[volt-nuts] How to keep voltage stable in the sub-100nV range?

David davidwhess at gmail.com
Tue Nov 1 10:50:38 EDT 2016


Read the various datasheets and application notes for chopper
stabilized amplifiers, the highest precision bipolar operational
amplifiers, and low input bias current operational amplifiers.  Linear
Technology and Analog Devices are great sources for this information.
The major issues in rough order of importance are:

1. Thermocouples and temperature gradients - this is a huge problem
and special attention will need to be directed toward the layout and
maintaining an isothermal environment.  Careful design is required to
get the specified drift performance out of chopper stabilized (10nV/C)
and low drift operational amplifiers (100nV/C before trimming or
grading).

2. Leakage - even at low impedance levels, minor amounts of leakage
will cause significant errors.  100nV at 10k is only 10pA so this is a
real problem for RC filters where long time constants require high
impedance levels and capacitor leakage also needs to be considered;
avoid Mylar/polyester/PET and high dielectric constant ceramic
capacitors.  In the past, through-hole construction allowed "air
wiring" sensitive nodes but that is not practical with surface mount
parts.  Guards will need to be used in the layout which is impossible
with the smaller surface mount packages.  

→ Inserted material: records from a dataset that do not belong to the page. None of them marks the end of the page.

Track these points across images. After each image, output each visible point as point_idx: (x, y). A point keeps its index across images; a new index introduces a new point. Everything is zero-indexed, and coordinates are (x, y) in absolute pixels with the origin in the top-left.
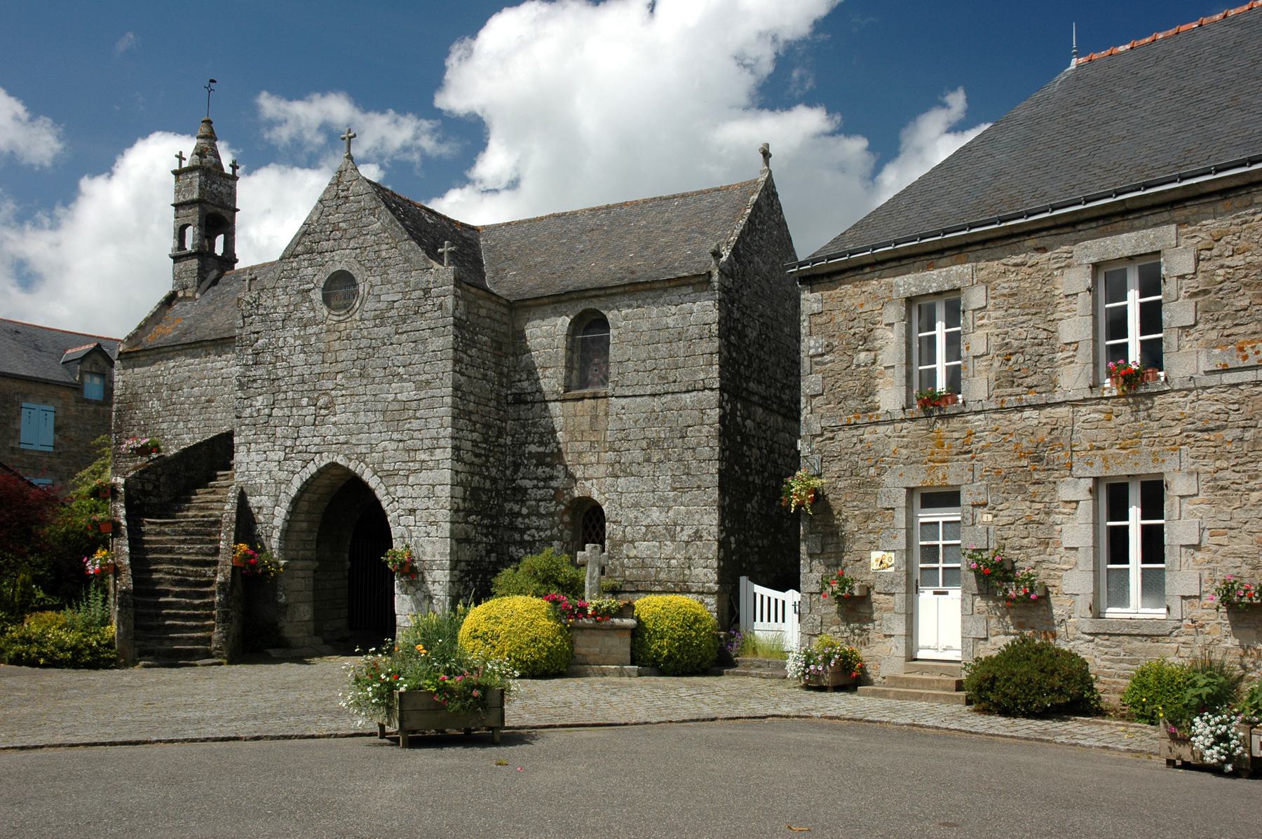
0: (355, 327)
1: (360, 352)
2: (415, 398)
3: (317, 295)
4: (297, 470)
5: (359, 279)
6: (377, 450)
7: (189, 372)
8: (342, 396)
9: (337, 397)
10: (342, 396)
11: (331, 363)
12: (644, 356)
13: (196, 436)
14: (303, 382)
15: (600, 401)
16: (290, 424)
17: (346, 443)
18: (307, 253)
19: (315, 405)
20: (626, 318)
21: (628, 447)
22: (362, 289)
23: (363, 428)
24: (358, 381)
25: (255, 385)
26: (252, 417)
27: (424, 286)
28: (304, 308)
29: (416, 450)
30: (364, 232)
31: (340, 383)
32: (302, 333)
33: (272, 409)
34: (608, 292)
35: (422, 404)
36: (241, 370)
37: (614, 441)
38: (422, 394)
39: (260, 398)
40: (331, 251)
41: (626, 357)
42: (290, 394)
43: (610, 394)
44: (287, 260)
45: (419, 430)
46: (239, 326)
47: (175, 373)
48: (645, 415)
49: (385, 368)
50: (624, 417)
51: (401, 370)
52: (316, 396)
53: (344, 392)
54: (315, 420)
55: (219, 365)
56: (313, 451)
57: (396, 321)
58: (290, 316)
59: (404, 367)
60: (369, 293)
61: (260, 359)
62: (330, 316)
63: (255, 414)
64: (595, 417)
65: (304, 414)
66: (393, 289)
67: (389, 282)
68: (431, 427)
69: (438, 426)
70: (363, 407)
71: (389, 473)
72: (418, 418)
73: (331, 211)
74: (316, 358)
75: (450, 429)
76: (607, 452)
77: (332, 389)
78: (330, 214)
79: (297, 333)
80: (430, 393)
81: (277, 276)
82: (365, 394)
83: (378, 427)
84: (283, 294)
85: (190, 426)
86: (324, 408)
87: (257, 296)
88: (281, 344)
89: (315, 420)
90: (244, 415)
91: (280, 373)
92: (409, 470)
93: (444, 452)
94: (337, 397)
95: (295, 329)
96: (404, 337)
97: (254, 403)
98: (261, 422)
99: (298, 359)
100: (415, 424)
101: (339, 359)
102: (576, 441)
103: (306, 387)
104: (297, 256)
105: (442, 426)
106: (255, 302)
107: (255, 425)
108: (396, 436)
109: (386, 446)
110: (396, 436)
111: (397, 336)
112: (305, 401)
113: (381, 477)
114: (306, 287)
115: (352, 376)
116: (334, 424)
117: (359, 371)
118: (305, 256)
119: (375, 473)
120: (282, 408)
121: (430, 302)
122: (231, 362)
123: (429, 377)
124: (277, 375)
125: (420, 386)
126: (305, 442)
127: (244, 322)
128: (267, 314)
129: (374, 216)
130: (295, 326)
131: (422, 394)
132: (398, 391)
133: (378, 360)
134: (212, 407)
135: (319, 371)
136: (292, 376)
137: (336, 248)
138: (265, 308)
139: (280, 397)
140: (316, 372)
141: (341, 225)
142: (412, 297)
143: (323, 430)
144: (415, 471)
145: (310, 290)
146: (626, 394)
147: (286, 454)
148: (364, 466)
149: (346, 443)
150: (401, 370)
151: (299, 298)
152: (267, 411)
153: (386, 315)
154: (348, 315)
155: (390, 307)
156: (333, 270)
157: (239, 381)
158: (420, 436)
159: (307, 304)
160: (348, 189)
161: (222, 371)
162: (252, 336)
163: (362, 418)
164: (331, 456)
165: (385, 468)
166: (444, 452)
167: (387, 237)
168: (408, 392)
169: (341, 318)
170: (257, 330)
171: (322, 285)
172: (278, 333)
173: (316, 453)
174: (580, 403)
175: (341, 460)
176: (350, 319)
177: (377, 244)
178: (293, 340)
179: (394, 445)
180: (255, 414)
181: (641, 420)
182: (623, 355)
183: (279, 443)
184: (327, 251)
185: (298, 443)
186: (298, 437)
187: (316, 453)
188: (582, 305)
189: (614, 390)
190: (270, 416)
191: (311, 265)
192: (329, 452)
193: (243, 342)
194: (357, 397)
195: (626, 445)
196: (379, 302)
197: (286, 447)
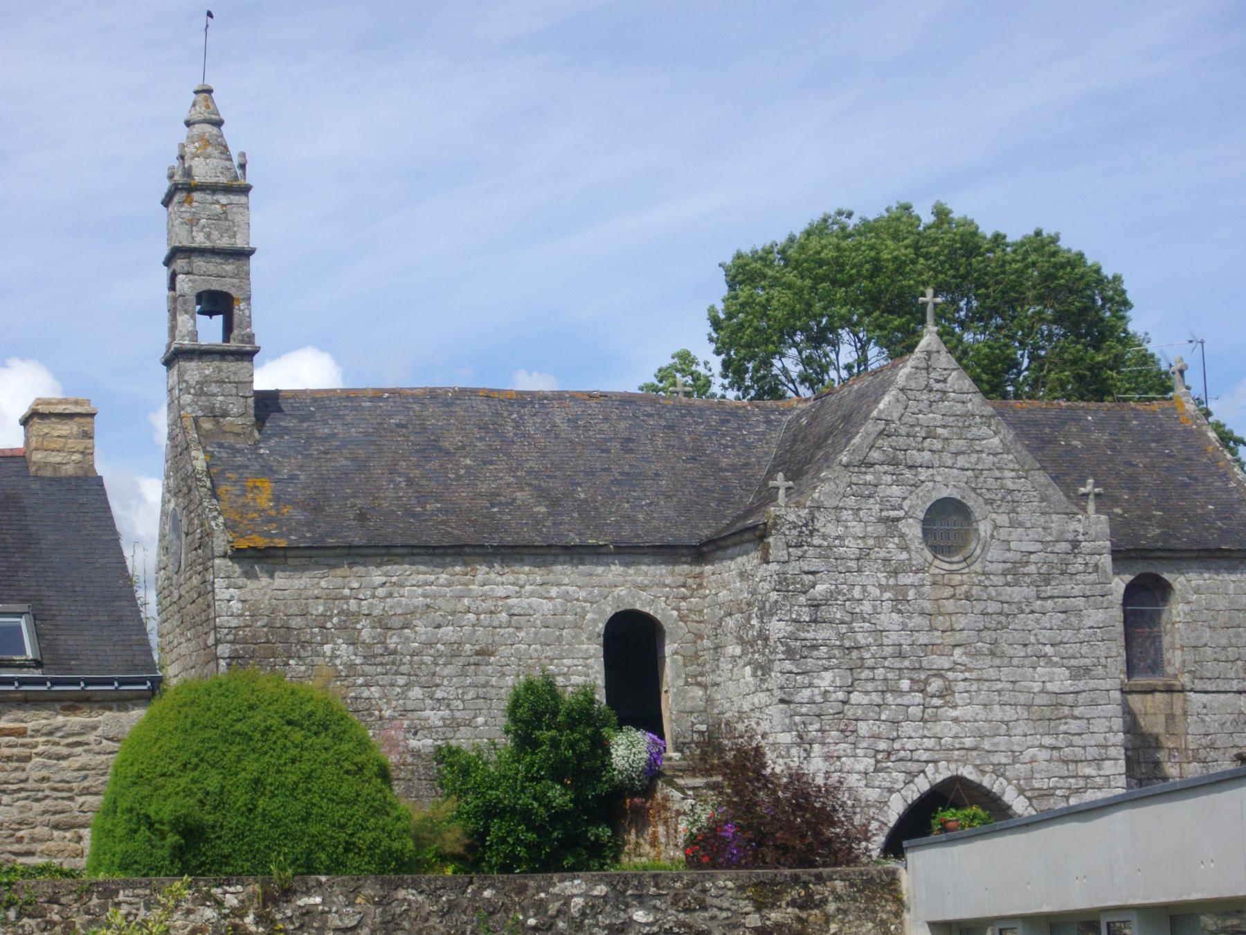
0: (977, 582)
1: (987, 619)
2: (1072, 689)
3: (913, 530)
4: (897, 786)
5: (977, 514)
6: (1022, 761)
7: (425, 596)
8: (965, 680)
9: (956, 681)
10: (965, 680)
11: (943, 632)
12: (1223, 642)
13: (458, 714)
14: (901, 656)
15: (1176, 695)
16: (883, 717)
17: (975, 749)
18: (889, 464)
19: (922, 691)
20: (1197, 591)
21: (1216, 757)
22: (984, 528)
23: (998, 728)
24: (988, 660)
25: (815, 653)
26: (814, 703)
27: (1070, 536)
28: (891, 546)
29: (1076, 762)
30: (978, 448)
31: (959, 661)
32: (892, 581)
33: (849, 693)
34: (1178, 555)
35: (1082, 698)
36: (789, 629)
37: (1198, 749)
38: (1081, 685)
39: (828, 675)
40: (928, 467)
41: (1203, 641)
42: (880, 672)
43: (1188, 688)
44: (856, 469)
45: (1080, 734)
46: (782, 559)
47: (390, 595)
48: (1232, 717)
49: (1025, 645)
50: (1207, 719)
51: (1049, 650)
52: (923, 677)
53: (967, 675)
54: (923, 712)
55: (501, 591)
56: (924, 758)
57: (1035, 581)
58: (868, 554)
59: (1052, 645)
60: (992, 536)
61: (823, 613)
62: (937, 562)
63: (818, 699)
64: (1170, 718)
65: (906, 702)
66: (1028, 535)
67: (1021, 525)
68: (1096, 730)
69: (1106, 730)
70: (997, 698)
71: (1042, 792)
72: (1076, 718)
73: (921, 406)
74: (917, 620)
75: (1121, 735)
76: (1189, 762)
77: (949, 670)
78: (921, 412)
79: (883, 582)
80: (1092, 684)
81: (841, 489)
82: (999, 680)
83: (1021, 728)
84: (854, 520)
85: (439, 694)
86: (938, 697)
87: (809, 517)
88: (857, 593)
89: (923, 712)
90: (798, 698)
91: (862, 639)
92: (1069, 789)
93: (1116, 765)
94: (956, 681)
95: (879, 575)
96: (1050, 603)
97: (816, 681)
98: (831, 711)
99: (891, 620)
100: (1074, 726)
101: (956, 626)
102: (1150, 747)
103: (906, 663)
104: (872, 465)
105: (1111, 730)
106: (806, 525)
107: (818, 716)
108: (1047, 741)
109: (1035, 755)
110: (1047, 741)
111: (1039, 602)
112: (905, 684)
113: (1029, 799)
114: (893, 514)
115: (978, 654)
116: (955, 720)
117: (988, 646)
118: (885, 467)
119: (1021, 792)
120: (867, 693)
121: (1080, 560)
122: (528, 588)
123: (1088, 662)
124: (855, 640)
125: (1079, 673)
126: (910, 745)
127: (789, 554)
128: (829, 547)
129: (989, 427)
130: (878, 569)
131: (1081, 685)
132: (1046, 679)
133: (1015, 633)
134: (488, 664)
135: (926, 641)
136: (881, 645)
137: (936, 464)
138: (824, 537)
139: (863, 676)
140: (921, 641)
141: (939, 431)
142: (1056, 550)
143: (937, 728)
144: (1077, 791)
145: (898, 519)
146: (1209, 689)
147: (877, 762)
148: (1005, 783)
149: (975, 749)
150: (1049, 650)
151: (881, 529)
152: (841, 695)
153: (1021, 570)
154: (964, 564)
155: (1025, 559)
156: (936, 496)
157: (787, 645)
158: (1081, 743)
159: (896, 540)
160: (945, 381)
161: (509, 601)
162: (804, 577)
163: (997, 713)
164: (953, 766)
165: (1036, 784)
166: (1116, 765)
167: (1011, 461)
168: (1060, 680)
169: (955, 567)
170: (814, 569)
171: (921, 516)
172: (851, 578)
173: (927, 762)
174: (1149, 697)
175: (968, 773)
176: (966, 570)
177: (998, 469)
178: (878, 591)
179: (1044, 755)
180: (818, 699)
181: (1228, 724)
182: (1198, 638)
183: (864, 745)
184: (921, 466)
185: (897, 745)
186: (899, 737)
187: (927, 762)
188: (1139, 566)
189: (1193, 683)
190: (844, 703)
191: (896, 483)
192: (948, 761)
193: (788, 585)
194: (987, 684)
195: (1213, 754)
196: (1009, 550)
197: (878, 751)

3. Resistor self heating - even precision resistors become a problem
at this level of stability because of self heating which also
complicates the thermocouple problem.  High resistance values lower
self heating but make errors from leakage current and current noise
worse.

4. Dielectric absorption - this will be a problem if fast settling is
required.  Avoid Mylar/polyester/PET and high dielectric constant
ceramic capacitors.

5. Pink Noise - 1/f noise increases as frequency decreases.  Chopper
amplifiers have flat 1/f noise so are invaluable below about 1 Hz.

On Tue, 1 Nov 2016 13:14:16 +0100, you wrote:

>Hi,
>
>I have a "small" side project, which involves keeping a voltage stable
>to better than 100nV over the period of several seconds. Ie. a DAC
>produces an output and a chain of opamps and low pass filters feeds
>it to the consuming device. The absolute value and drift over more
>than 10-100s is not that important.
>
>As I lack a lot of knowledge in this field, I would like to ask
>whether someone can point me at literature or give me some terms
>to search for that help me to figure out whether this is actually
>feasible and how I could achieve that. I know the basic literature
>on noise and how to deal with that. What I am interested in are the
>real world problems, how big they actually are and how to deal with them.